Lines of the data that contain the word "below" are the ones to copy.

Source material =>
=== Begin Enclosure ===
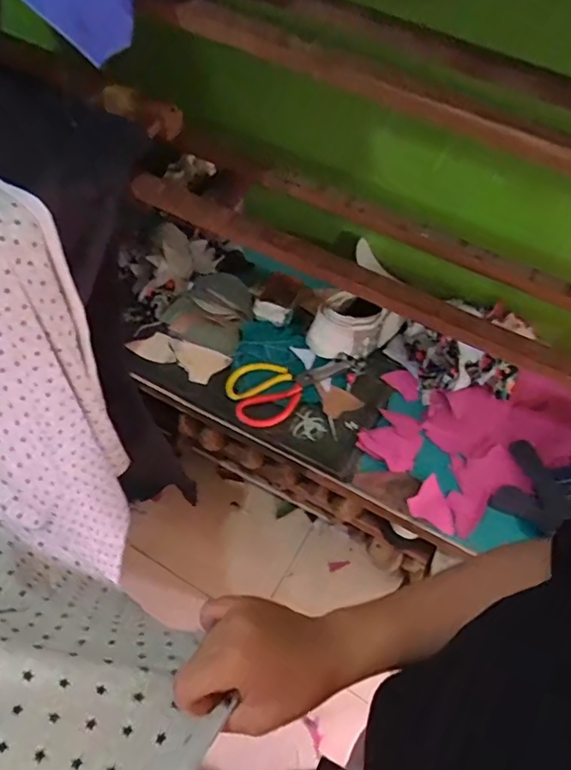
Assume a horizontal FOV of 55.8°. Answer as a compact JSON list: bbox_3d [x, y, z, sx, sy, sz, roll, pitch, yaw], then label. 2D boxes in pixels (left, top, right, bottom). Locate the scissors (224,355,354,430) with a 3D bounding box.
=== End Enclosure ===
=== Begin Enclosure ===
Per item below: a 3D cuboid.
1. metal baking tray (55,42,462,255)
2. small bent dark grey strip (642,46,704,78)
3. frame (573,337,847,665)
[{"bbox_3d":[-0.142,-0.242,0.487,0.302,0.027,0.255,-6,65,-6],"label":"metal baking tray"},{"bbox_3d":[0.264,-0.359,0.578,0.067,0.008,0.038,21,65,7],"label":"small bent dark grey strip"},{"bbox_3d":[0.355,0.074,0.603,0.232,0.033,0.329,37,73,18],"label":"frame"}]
=== End Enclosure ===
=== Begin Enclosure ===
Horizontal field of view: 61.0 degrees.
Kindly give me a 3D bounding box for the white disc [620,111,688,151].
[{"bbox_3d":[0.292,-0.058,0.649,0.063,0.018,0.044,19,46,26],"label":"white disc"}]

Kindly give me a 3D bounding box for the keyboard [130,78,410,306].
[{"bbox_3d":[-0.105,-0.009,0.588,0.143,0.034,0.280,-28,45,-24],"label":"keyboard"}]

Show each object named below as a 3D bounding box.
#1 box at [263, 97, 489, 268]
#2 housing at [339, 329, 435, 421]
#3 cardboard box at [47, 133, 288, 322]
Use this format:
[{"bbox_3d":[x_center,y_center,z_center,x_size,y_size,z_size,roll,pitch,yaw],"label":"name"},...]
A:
=== End Enclosure ===
Solution =>
Per item below: a 3D cuboid.
Show each object named below as a 3D bounding box.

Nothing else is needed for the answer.